Funneler and funneler.py can be found on my Github page (https://github.com/douug).

The input to Funneler is a json document with the following name/value pairs:

  • Table name, with the following format: [(Dataset ID).ga_sessions_]
  • Start date: ‘YYYY-MM-DD’
  • End date: ‘YYYY-MM-DD’
  • List of regexes: one regex per funnel-step
  • Segmode: True for segmenting, False otherwise
  • Segment: The column to segment on
  • Filtermode: True for filtering, False otherwise
  • Filtercol: The column to filter on
  • Filterval: The value to filter on in the above-mentioned column

Here is an example of an input json:


{
"table": "[123456789.ga_sessions_]",
"start": "'2015-11-01'",
"end": "'2015-11-04'",
"regex_list": ["'/job/details/'",
"'/job/apply/'",
"'/job/apply/upload-resume/'",
"'/job/apply/basic-profile/'",
"'/job/apply/full-profile/'",
"'/job/apply/(assessment/external|thank-you)'"],
"segmode": "True",
"segment": "device.deviceCategory",
"filtermode": "False",
"filtercol" : "hits.customDimensions.index",
"filterval" : "23"
}

Please note the quoted quotes (e.g. in the elements of the value of the key "regex_list" above). These are included because after the json is ingested into a Python dictionary, the Python strings may contain SQL strings, which themselves require quotes. But, the value of the key "filterval" has no inside quotes because 23 is of type int in SQL and wouldn’t be quoted.

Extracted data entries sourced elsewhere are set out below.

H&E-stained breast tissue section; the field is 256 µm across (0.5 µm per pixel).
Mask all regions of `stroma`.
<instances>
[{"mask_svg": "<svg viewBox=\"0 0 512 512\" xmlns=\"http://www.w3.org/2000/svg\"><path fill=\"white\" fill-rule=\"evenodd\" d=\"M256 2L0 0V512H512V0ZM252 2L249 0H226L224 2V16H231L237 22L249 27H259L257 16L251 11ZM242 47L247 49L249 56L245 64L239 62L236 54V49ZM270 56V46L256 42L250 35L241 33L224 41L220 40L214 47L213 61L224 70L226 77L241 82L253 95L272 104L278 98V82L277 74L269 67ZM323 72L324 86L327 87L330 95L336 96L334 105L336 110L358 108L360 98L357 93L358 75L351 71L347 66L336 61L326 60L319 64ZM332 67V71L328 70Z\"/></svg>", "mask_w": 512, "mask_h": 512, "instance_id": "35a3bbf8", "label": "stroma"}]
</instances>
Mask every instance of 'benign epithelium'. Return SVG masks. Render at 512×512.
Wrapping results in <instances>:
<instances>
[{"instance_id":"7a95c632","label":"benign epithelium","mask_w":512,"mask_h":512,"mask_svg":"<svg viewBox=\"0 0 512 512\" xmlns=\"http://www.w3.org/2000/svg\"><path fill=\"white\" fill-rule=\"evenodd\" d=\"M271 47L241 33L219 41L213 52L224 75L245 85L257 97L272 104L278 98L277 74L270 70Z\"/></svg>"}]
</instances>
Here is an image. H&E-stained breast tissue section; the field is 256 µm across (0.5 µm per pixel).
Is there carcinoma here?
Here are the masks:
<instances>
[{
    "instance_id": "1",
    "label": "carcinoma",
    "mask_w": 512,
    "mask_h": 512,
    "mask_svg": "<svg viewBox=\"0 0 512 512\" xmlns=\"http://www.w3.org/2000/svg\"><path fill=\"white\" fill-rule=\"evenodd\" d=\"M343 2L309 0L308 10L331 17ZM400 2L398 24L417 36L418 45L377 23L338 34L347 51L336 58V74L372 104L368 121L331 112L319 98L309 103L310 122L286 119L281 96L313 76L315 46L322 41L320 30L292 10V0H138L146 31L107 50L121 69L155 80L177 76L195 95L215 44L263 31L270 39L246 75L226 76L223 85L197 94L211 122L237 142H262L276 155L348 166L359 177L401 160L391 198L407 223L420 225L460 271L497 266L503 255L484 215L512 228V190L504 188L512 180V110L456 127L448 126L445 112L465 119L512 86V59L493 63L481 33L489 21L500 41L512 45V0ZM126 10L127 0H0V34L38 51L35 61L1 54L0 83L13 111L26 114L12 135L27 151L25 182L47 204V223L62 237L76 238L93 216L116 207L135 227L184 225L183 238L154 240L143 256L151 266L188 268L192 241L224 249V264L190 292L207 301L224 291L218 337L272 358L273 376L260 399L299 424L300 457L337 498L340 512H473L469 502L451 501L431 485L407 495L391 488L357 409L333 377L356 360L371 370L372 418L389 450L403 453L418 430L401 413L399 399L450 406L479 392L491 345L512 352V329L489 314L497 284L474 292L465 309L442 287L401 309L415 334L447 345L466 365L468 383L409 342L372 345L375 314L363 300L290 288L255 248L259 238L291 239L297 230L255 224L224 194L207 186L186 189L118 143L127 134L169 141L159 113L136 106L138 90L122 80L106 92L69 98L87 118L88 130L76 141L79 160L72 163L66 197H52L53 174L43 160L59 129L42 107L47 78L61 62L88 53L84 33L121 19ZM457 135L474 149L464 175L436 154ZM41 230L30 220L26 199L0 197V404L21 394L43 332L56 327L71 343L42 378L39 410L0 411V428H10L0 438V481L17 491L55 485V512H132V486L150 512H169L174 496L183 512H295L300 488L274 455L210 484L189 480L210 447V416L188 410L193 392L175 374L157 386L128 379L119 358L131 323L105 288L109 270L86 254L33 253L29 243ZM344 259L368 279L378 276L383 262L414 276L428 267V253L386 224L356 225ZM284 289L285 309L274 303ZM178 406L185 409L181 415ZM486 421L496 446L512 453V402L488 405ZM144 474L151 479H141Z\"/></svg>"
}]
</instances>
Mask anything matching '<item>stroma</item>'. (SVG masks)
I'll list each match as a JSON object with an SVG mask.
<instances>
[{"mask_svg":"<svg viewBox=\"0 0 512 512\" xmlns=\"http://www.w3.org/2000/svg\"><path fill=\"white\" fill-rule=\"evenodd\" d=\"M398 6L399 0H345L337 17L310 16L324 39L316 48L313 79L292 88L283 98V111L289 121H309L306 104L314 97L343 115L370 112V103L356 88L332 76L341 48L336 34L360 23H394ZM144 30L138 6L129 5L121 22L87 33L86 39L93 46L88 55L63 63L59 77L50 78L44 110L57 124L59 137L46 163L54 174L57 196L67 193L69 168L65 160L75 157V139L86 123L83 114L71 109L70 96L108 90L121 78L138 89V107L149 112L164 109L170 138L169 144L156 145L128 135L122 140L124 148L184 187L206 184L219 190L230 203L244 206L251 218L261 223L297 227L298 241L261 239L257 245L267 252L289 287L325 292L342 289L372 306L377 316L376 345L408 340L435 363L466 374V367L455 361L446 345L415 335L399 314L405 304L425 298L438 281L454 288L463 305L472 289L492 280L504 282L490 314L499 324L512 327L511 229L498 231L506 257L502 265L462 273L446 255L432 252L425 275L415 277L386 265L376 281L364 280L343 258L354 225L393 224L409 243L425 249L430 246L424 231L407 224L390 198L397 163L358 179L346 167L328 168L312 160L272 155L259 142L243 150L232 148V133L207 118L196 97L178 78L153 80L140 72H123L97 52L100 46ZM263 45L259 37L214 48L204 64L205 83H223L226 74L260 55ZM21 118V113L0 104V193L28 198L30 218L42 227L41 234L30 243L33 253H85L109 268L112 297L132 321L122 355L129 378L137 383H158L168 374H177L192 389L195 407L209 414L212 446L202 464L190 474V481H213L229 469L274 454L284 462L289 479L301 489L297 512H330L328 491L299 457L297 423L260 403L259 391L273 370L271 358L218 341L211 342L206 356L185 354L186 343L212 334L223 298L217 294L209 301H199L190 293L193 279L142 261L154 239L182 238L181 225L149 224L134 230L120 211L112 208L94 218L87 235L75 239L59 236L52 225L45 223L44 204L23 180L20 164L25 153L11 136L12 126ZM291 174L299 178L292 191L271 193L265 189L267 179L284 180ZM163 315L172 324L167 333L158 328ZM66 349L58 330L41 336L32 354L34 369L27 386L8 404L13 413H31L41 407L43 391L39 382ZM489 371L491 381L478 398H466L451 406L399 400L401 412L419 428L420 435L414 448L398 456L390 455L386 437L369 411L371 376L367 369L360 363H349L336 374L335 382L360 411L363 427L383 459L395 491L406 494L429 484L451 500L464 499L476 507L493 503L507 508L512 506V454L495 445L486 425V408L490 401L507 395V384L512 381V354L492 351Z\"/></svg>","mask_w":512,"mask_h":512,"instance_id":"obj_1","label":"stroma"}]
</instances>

To run Funneler, go to \dist_funneler\data. Open input.json and modify the contents, then go back to \dist_funneler and run funneler.exe. Three files should appear – std_error.log, std_out.log (which contains feedback about whether Segmode or Filtermode are engaged, and where the generated query can be found), and your query. Copy and paste your query into BigQuery. Try starting with a short funnel, as it may take a few tries to format the input correctly.

Alternatively, if you are running funneler.py, it can be executed from the command line with the following:

python funneler.py input.json

In this case, the contents of the above mentioned std_error.log and std_out.log files will appear in-console. This query can then be copied into your BQ instance. The resulting table should have two columns per regex/funnel-step – one for hits, and one for exits – and one row . If segmode is set to True, then there will be a row per value in the segment column.

Hopefully these tools help you to quickly create complex queries and meet analysis objectives to perform deeper analysis of GA page-hit data.